Patients with a history of immediate or non-immediate* reaction to penicillin/s and/or cephalosporin/s requiring specific treatment with a beta-lactam.
Anaphylaxis during general anaesthesia when penicillin was administered alongside multiple other agents.

The authors of the guideline identify that further research (box 6) is required to determine those children who require a single or prolonged DPT. The optimal length of a prolonged DPT is also unknown, with the authors deferring to specialist allergy services to define this. The BSACI guideline ‘Management of allergy to penicillins and other beta-lactams’ suggests a 5-day course should be offered to children with a history of non-immediate urticaria or maculopapular rashes, with the first dose to be given in hospital.
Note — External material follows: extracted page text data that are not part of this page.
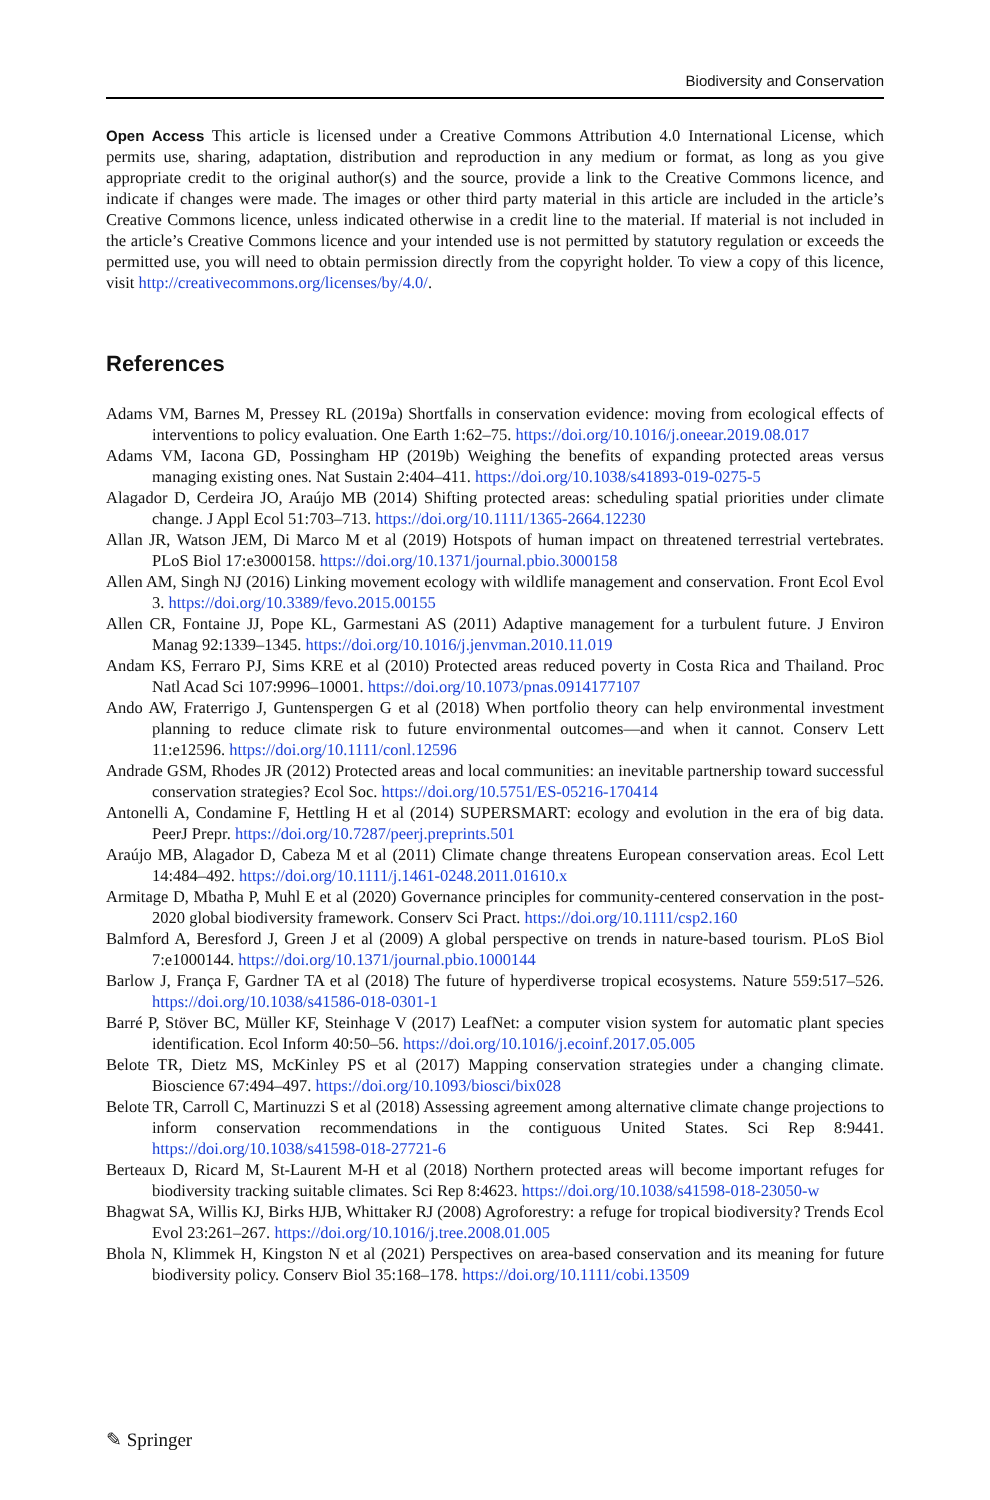Biodiversity and Conservation
Open Access This article is licensed under a Creative Commons Attribution 4.0 International License, which permits use, sharing, adaptation, distribution and reproduction in any medium or format, as long as you give appropriate credit to the original author(s) and the source, provide a link to the Creative Commons licence, and indicate if changes were made. The images or other third party material in this article are included in the article’s Creative Commons licence, unless indicated otherwise in a credit line to the material. If material is not included in the article’s Creative Commons licence and your intended use is not permitted by statutory regulation or exceeds the permitted use, you will need to obtain permission directly from the copyright holder. To view a copy of this licence, visit http://creativecommons.org/licenses/by/4.0/.
References
Adams VM, Barnes M, Pressey RL (2019a) Shortfalls in conservation evidence: moving from ecological effects of interventions to policy evaluation. One Earth 1:62–75. https://doi.org/10.1016/j.oneear.2019.08.017
Adams VM, Iacona GD, Possingham HP (2019b) Weighing the benefits of expanding protected areas versus managing existing ones. Nat Sustain 2:404–411. https://doi.org/10.1038/s41893-019-0275-5
Alagador D, Cerdeira JO, Araújo MB (2014) Shifting protected areas: scheduling spatial priorities under climate change. J Appl Ecol 51:703–713. https://doi.org/10.1111/1365-2664.12230
Allan JR, Watson JEM, Di Marco M et al (2019) Hotspots of human impact on threatened terrestrial vertebrates. PLoS Biol 17:e3000158. https://doi.org/10.1371/journal.pbio.3000158
Allen AM, Singh NJ (2016) Linking movement ecology with wildlife management and conservation. Front Ecol Evol 3. https://doi.org/10.3389/fevo.2015.00155
Allen CR, Fontaine JJ, Pope KL, Garmestani AS (2011) Adaptive management for a turbulent future. J Environ Manag 92:1339–1345. https://doi.org/10.1016/j.jenvman.2010.11.019
Andam KS, Ferraro PJ, Sims KRE et al (2010) Protected areas reduced poverty in Costa Rica and Thailand. Proc Natl Acad Sci 107:9996–10001. https://doi.org/10.1073/pnas.0914177107
Ando AW, Fraterrigo J, Guntenspergen G et al (2018) When portfolio theory can help environmental investment planning to reduce climate risk to future environmental outcomes—and when it cannot. Conserv Lett 11:e12596. https://doi.org/10.1111/conl.12596
Andrade GSM, Rhodes JR (2012) Protected areas and local communities: an inevitable partnership toward successful conservation strategies? Ecol Soc. https://doi.org/10.5751/ES-05216-170414
Antonelli A, Condamine F, Hettling H et al (2014) SUPERSMART: ecology and evolution in the era of big data. PeerJ Prepr. https://doi.org/10.7287/peerj.preprints.501
Araújo MB, Alagador D, Cabeza M et al (2011) Climate change threatens European conservation areas. Ecol Lett 14:484–492. https://doi.org/10.1111/j.1461-0248.2011.01610.x
Armitage D, Mbatha P, Muhl E et al (2020) Governance principles for community-centered conservation in the post-2020 global biodiversity framework. Conserv Sci Pract. https://doi.org/10.1111/csp2.160
Balmford A, Beresford J, Green J et al (2009) A global perspective on trends in nature-based tourism. PLoS Biol 7:e1000144. https://doi.org/10.1371/journal.pbio.1000144
Barlow J, França F, Gardner TA et al (2018) The future of hyperdiverse tropical ecosystems. Nature 559:517–526. https://doi.org/10.1038/s41586-018-0301-1
Barré P, Stöver BC, Müller KF, Steinhage V (2017) LeafNet: a computer vision system for automatic plant species identification. Ecol Inform 40:50–56. https://doi.org/10.1016/j.ecoinf.2017.05.005
Belote TR, Dietz MS, McKinley PS et al (2017) Mapping conservation strategies under a changing climate. Bioscience 67:494–497. https://doi.org/10.1093/biosci/bix028
Belote TR, Carroll C, Martinuzzi S et al (2018) Assessing agreement among alternative climate change projections to inform conservation recommendations in the contiguous United States. Sci Rep 8:9441. https://doi.org/10.1038/s41598-018-27721-6
Berteaux D, Ricard M, St-Laurent M-H et al (2018) Northern protected areas will become important refuges for biodiversity tracking suitable climates. Sci Rep 8:4623. https://doi.org/10.1038/s41598-018-23050-w
Bhagwat SA, Willis KJ, Birks HJB, Whittaker RJ (2008) Agroforestry: a refuge for tropical biodiversity? Trends Ecol Evol 23:261–267. https://doi.org/10.1016/j.tree.2008.01.005
Bhola N, Klimmek H, Kingston N et al (2021) Perspectives on area-based conservation and its meaning for future biodiversity policy. Conserv Biol 35:168–178. https://doi.org/10.1111/cobi.13509
✎ Springer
Support and guidance from specialist paediatric allergists is therefore needed for non-allergist paediatricians to establish a safe and effective delabelling service. Take home messages are outlined in box 7.

Box 6

Areas identified for future research5

Optimal length of prolonged drug provocation testing (DPT) in adults and children.
Feasibility of penicillin allergy delabelling in primary care settings.
Optimising retention of delabelled status.
Development of educational packages for non-allergists delivering delabelling services.

Box 7

Take home messages

True penicillin allergy is uncommon in the paediatric population and reactions are rarely reproduced with challenge testing.
All children and young people labelled ‘penicillin allergic’ presenting to hospital should be risk stratified and considered for penicillin allergy investigation.
Non-allergists providing delabelling services should have support and training provided by specialist paediatric allergy services.